*** INPUT DATA
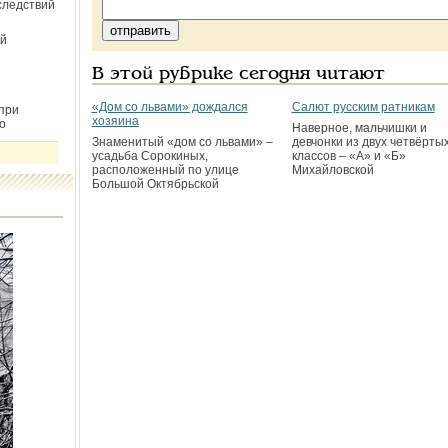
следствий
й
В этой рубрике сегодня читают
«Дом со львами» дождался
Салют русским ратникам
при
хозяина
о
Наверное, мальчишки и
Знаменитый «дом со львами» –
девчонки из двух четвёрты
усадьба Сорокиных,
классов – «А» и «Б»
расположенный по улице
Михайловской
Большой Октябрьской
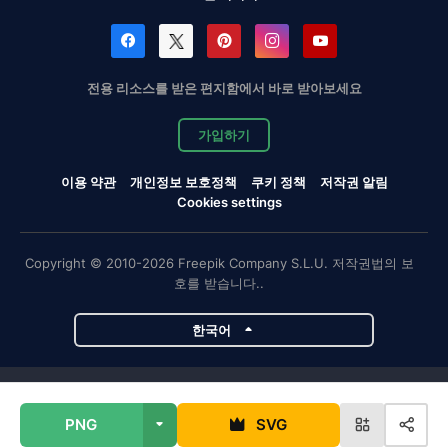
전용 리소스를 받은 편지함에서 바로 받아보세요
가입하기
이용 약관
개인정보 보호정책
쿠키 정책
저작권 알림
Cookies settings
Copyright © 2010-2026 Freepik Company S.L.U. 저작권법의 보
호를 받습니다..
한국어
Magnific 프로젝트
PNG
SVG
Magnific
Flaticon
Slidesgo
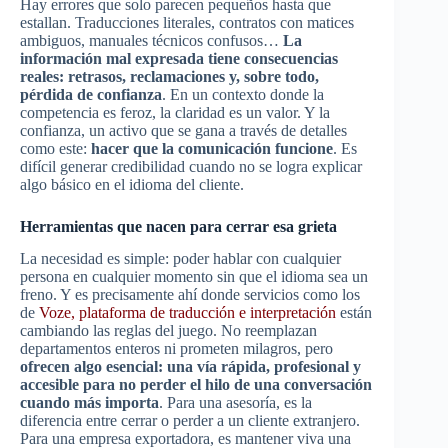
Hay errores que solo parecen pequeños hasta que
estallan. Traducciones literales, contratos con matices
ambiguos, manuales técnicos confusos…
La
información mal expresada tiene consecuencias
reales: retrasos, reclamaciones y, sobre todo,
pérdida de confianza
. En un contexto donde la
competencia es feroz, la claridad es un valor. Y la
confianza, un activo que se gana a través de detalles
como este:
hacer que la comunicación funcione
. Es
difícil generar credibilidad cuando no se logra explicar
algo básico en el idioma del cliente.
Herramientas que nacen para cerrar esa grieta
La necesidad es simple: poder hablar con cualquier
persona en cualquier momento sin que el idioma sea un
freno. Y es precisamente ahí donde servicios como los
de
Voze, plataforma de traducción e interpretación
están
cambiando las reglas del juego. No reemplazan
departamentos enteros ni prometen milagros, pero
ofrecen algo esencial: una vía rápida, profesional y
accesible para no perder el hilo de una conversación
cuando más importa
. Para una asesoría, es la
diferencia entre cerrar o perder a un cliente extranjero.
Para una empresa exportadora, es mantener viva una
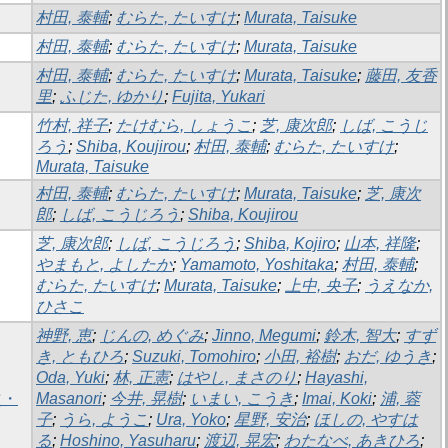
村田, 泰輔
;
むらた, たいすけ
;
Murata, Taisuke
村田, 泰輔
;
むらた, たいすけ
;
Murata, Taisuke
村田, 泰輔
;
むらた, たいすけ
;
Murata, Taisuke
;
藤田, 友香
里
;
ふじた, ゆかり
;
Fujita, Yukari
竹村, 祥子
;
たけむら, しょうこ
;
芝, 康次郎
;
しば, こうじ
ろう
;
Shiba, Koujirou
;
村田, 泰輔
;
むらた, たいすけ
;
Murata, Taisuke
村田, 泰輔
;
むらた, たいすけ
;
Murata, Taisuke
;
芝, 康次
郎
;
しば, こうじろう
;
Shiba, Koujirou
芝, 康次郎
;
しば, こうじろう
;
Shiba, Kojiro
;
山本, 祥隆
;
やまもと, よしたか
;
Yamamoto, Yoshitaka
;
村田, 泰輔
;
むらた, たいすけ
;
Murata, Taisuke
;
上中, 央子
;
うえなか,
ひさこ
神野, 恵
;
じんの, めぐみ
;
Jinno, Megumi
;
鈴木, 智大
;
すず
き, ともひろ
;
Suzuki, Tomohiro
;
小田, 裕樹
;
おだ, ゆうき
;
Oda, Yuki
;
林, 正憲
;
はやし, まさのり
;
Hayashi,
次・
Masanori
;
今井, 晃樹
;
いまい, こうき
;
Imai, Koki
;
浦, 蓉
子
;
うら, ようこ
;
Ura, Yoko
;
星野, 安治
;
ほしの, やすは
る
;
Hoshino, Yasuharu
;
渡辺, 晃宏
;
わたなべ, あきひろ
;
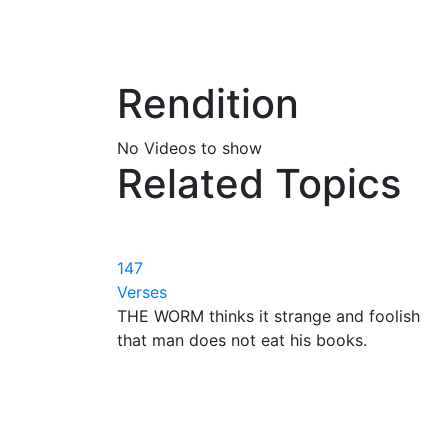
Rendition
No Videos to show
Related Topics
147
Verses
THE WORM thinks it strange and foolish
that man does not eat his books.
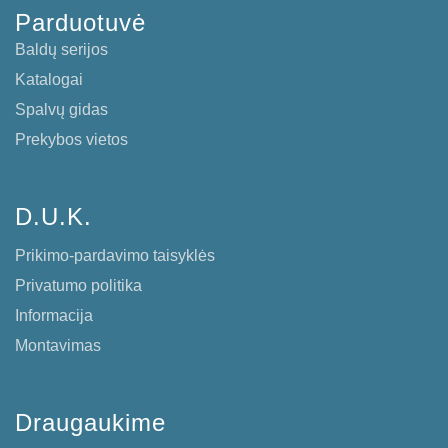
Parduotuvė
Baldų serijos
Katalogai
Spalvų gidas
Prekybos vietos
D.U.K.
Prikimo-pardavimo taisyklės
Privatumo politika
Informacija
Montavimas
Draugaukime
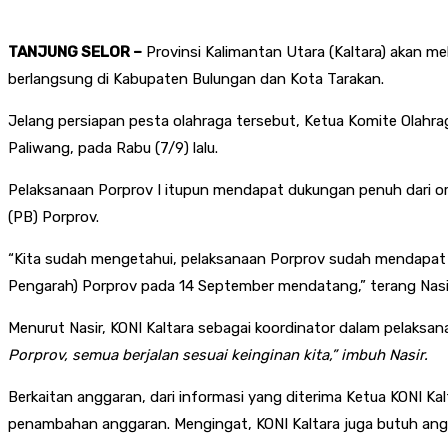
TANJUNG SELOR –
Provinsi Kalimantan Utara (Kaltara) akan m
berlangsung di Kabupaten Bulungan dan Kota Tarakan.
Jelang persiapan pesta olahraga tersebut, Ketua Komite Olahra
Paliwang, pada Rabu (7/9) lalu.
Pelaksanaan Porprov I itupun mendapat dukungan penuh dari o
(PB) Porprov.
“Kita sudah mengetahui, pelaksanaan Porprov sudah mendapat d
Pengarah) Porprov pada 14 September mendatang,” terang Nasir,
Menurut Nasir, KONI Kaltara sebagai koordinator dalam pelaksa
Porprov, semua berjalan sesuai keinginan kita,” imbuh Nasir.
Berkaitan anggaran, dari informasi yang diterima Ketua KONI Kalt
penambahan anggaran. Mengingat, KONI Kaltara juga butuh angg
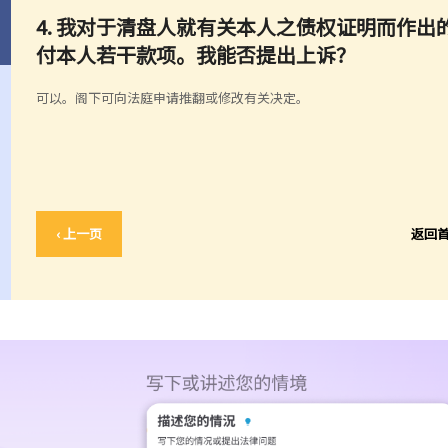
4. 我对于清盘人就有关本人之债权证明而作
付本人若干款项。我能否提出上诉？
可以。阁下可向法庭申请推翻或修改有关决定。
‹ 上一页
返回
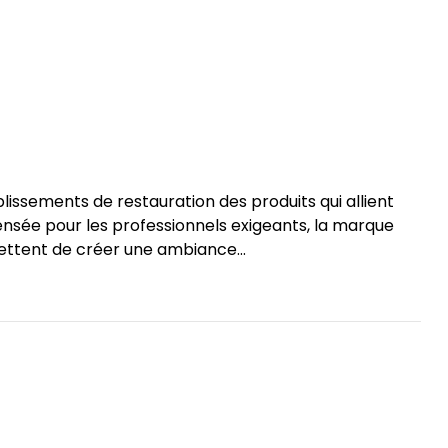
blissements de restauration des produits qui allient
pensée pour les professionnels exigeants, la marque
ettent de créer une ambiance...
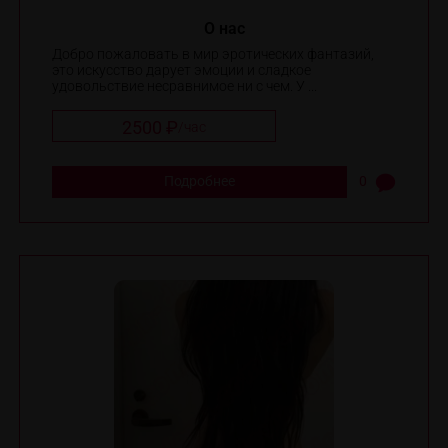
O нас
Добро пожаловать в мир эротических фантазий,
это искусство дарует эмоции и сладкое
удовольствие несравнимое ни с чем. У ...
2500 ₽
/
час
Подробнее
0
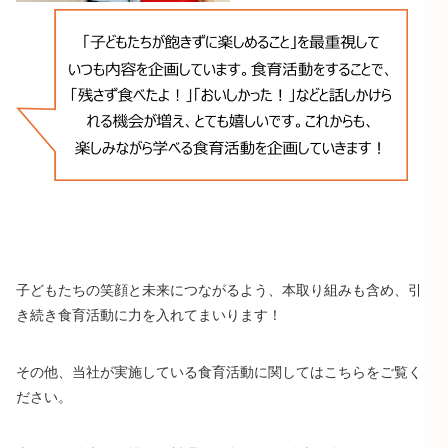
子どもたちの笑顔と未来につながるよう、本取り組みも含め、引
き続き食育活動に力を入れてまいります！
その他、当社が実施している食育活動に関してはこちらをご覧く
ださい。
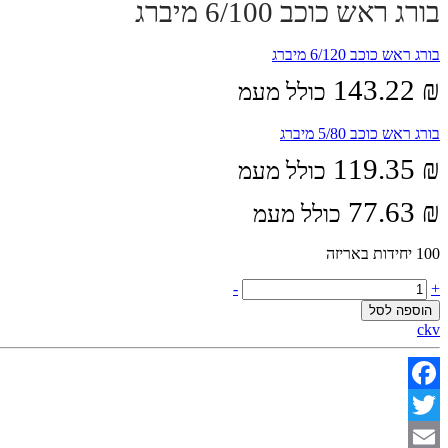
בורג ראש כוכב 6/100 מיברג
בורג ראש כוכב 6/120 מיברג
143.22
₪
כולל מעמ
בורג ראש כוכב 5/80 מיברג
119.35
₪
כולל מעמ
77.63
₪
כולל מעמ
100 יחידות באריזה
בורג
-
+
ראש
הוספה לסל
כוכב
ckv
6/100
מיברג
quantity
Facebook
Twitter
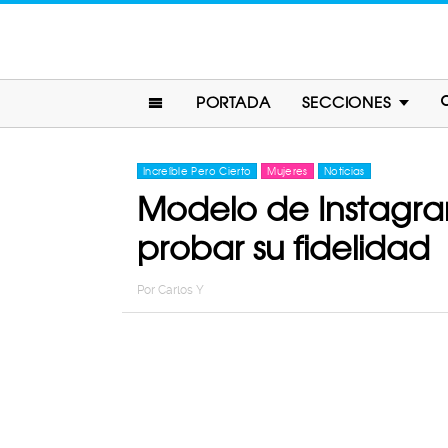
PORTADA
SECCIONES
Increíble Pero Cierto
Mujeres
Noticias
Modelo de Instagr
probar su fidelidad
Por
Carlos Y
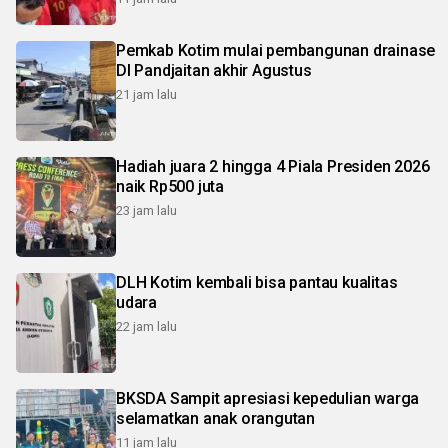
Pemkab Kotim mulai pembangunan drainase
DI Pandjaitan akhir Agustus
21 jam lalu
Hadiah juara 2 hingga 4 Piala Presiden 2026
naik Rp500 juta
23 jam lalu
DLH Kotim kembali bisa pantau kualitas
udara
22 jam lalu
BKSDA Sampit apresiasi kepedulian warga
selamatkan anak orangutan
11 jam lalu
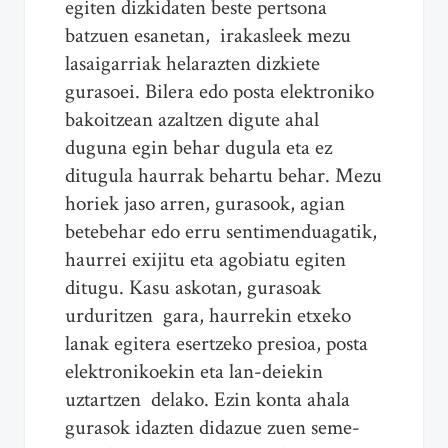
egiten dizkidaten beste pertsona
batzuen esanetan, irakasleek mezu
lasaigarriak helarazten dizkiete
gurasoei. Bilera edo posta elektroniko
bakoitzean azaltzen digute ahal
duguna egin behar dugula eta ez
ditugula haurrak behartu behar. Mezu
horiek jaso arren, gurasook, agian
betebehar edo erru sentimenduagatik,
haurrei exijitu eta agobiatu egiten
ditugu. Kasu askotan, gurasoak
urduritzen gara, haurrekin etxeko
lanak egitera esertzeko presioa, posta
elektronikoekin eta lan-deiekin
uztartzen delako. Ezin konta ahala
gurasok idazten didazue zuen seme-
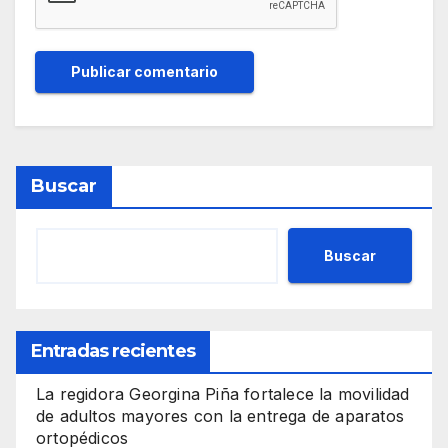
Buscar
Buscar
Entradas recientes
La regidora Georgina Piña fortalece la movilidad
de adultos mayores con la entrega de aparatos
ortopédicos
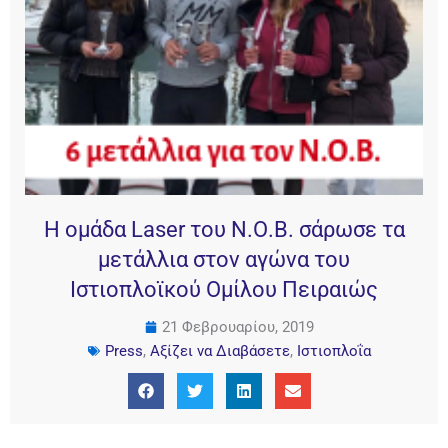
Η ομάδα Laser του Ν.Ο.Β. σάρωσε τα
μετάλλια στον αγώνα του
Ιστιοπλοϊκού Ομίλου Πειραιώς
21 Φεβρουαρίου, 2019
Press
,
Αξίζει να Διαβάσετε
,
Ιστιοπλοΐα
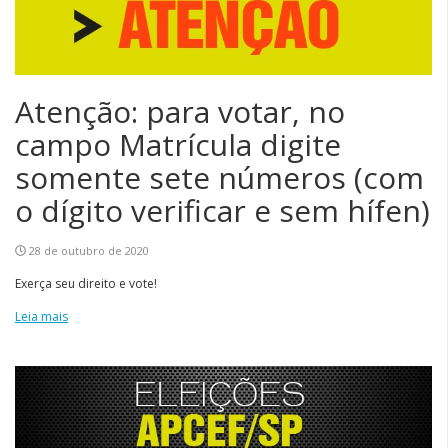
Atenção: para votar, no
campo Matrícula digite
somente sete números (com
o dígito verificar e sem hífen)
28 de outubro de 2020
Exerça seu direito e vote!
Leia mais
******
__WORK TO BE COMPLETED__: Each line of the data must be transcribed exactly; pictures are not carried over.

__ANSWER FOR THE TASK__:
следствий
й
В этой рубрике сегодня читают
«Дом со львами» дождался
Салют русским ратникам
при
хозяина
о
Наверное, мальчишки и
Знаменитый «дом со львами» –
девчонки из двух четвёрты
усадьба Сорокиных,
классов – «А» и «Б»
расположенный по улице
Михайловской
Большой Октябрьской
전용 리소스를 받은 편지함에서 바로 받아보세요
가입하기
이용 약관
개인정보 보호정책
쿠키 정책
저작권 알림
Cookies settings
Copyright © 2010-2026 Freepik Company S.L.U. 저작권법의 보
호를 받습니다..
한국어
Magnific 프로젝트
PNG
SVG
Magnific
Flaticon
Slidesgo
Hay errores que solo parecen pequeños hasta que
estallan. Traducciones literales, contratos con matices
ambiguos, manuales técnicos confusos…
La
información mal expresada tiene consecuencias
reales: retrasos, reclamaciones y, sobre todo,
pérdida de confianza
. En un contexto donde la
competencia es feroz, la claridad es un valor. Y la
confianza, un activo que se gana a través de detalles
como este:
hacer que la comunicación funcione
. Es
difícil generar credibilidad cuando no se logra explicar
algo básico en el idioma del cliente.
Herramientas que nacen para cerrar esa grieta
La necesidad es simple: poder hablar con cualquier
persona en cualquier momento sin que el idioma sea un
freno. Y es precisamente ahí donde servicios como los
de
Voze, plataforma de traducción e interpretación
están
cambiando las reglas del juego. No reemplazan
departamentos enteros ni prometen milagros, pero
ofrecen algo esencial: una vía rápida, profesional y
accesible para no perder el hilo de una conversación
cuando más importa
. Para una asesoría, es la
diferencia entre cerrar o perder a un cliente extranjero.
Para una empresa exportadora, es mantener viva una
村田, 泰輔
;
むらた, たいすけ
;
Murata, Taisuke
村田, 泰輔
;
むらた, たいすけ
;
Murata, Taisuke
村田, 泰輔
;
むらた, たいすけ
;
Murata, Taisuke
;
藤田, 友香
里
;
ふじた, ゆかり
;
Fujita, Yukari
竹村, 祥子
;
たけむら, しょうこ
;
芝, 康次郎
;
しば, こうじ
ろう
;
Shiba, Koujirou
;
村田, 泰輔
;
むらた, たいすけ
;
Murata, Taisuke
村田, 泰輔
;
むらた, たいすけ
;
Murata, Taisuke
;
芝, 康次
郎
;
しば, こうじろう
;
Shiba, Koujirou
芝, 康次郎
;
しば, こうじろう
;
Shiba, Kojiro
;
山本, 祥隆
;
やまもと, よしたか
;
Yamamoto, Yoshitaka
;
村田, 泰輔
;
むらた, たいすけ
;
Murata, Taisuke
;
上中, 央子
;
うえなか,
ひさこ
神野, 恵
;
じんの, めぐみ
;
Jinno, Megumi
;
鈴木, 智大
;
すず
き, ともひろ
;
Suzuki, Tomohiro
;
小田, 裕樹
;
おだ, ゆうき
;
Oda, Yuki
;
林, 正憲
;
はやし, まさのり
;
Hayashi,
次・
Masanori
;
今井, 晃樹
;
いまい, こうき
;
Imai, Koki
;
浦, 蓉
子
;
うら, ようこ
;
Ura, Yoko
;
星野, 安治
;
ほしの, やすは
る
;
Hoshino, Yasuharu
;
渡辺, 晃宏
;
わたなべ, あきひろ
;
Rendition
No Videos to show
Related Topics
147
Verses
THE WORM thinks it strange and foolish
that man does not eat his books.
Parduotuvė
Baldų serijos
Katalogai
Spalvų gidas
Prekybos vietos
D.U.K.
Prikimo-pardavimo taisyklės
Privatumo politika
Informacija
Montavimas
Draugaukime
TANJUNG SELOR –
Provinsi Kalimantan Utara (Kaltara) akan m
berlangsung di Kabupaten Bulungan dan Kota Tarakan.
Jelang persiapan pesta olahraga tersebut, Ketua Komite Olahra
Paliwang, pada Rabu (7/9) lalu.
Pelaksanaan Porprov I itupun mendapat dukungan penuh dari o
(PB) Porprov.
“Kita sudah mengetahui, pelaksanaan Porprov sudah mendapat d
Pengarah) Porprov pada 14 September mendatang,” terang Nasir,
Menurut Nasir, KONI Kaltara sebagai koordinator dalam pelaksa
Porprov, semua berjalan sesuai keinginan kita,” imbuh Nasir.
Berkaitan anggaran, dari informasi yang diterima Ketua KONI Kalt
penambahan anggaran. Mengingat, KONI Kaltara juga butuh angg
4. 我对于清盘人就有关本人之债权证明而作
付本人若干款项。我能否提出上诉？
可以。阁下可向法庭申请推翻或修改有关决定。
‹ 上一页
返回
blissements de restauration des produits qui allient
pensée pour les professionnels exigeants, la marque
ettent de créer une ambiance...
O нас
Добро пожаловать в мир эротических фантазий,
это искусство дарует эмоции и сладкое
удовольствие несравнимое ни с чем. У ...
2500 ₽
/
час
Подробнее
0
子どもたちの笑顔と未来につながるよう、本取り組みも含め、引
き続き食育活動に力を入れてまいります！
その他、当社が実施している食育活動に関してはこちらをご覧く
ださい。
בורג ראש כוכב 6/100 מיברג
בורג ראש כוכב 6/120 מיברג
143.22
₪
כולל מעמ
בורג ראש כוכב 5/80 מיברג
119.35
₪
כולל מעמ
77.63
₪
כולל מעמ
100 יחידות באריזה
בורג
-
+
ראש
הוספה לסל
כוכב
ckv
6/100
מיברג
quantity
Facebook
Twitter
PORTADA
SECCIONES
Increíble Pero Cierto
Mujeres
Noticias
Modelo de Instagr
probar su fidelidad
Por
Carlos Y
Pemkab Kotim mulai pembangunan drainase
DI Pandjaitan akhir Agustus
21 jam lalu
Hadiah juara 2 hingga 4 Piala Presiden 2026
naik Rp500 juta
23 jam lalu
DLH Kotim kembali bisa pantau kualitas
udara
22 jam lalu
BKSDA Sampit apresiasi kepedulian warga
selamatkan anak orangutan
11 jam lalu
egiten dizkidaten beste pertsona
batzuen esanetan, irakasleek mezu
lasaigarriak helarazten dizkiete
gurasoei. Bilera edo posta elektroniko
bakoitzean azaltzen digute ahal
duguna egin behar dugula eta ez
ditugula haurrak behartu behar. Mezu
horiek jaso arren, gurasook, agian
betebehar edo erru sentimenduagatik,
haurrei exijitu eta agobiatu egiten
ditugu. Kasu askotan, gurasoak
urduritzen gara, haurrekin etxeko
lanak egitera esertzeko presioa, posta
elektronikoekin eta lan-deiekin
uztartzen delako. Ezin konta ahala
gurasok idazten didazue zuen seme-
Buscar
Buscar
Entradas recientes
La regidora Georgina Piña fortalece la movilidad
de adultos mayores con la entrega de aparatos
ortopédicos
Η ομάδα Laser του Ν.Ο.Β. σάρωσε τα
μετάλλια στον αγώνα του
Ιστιοπλοϊκού Ομίλου Πειραιώς
21 Φεβρουαρίου, 2019
Press
,
Αξίζει να Διαβάσετε
,
Ιστιοπλοΐα
Atenção: para votar, no
campo Matrícula digite
somente sete números (com
o dígito verificar e sem hífen)
28 de outubro de 2020
Exerça seu direito e vote!
Leia mais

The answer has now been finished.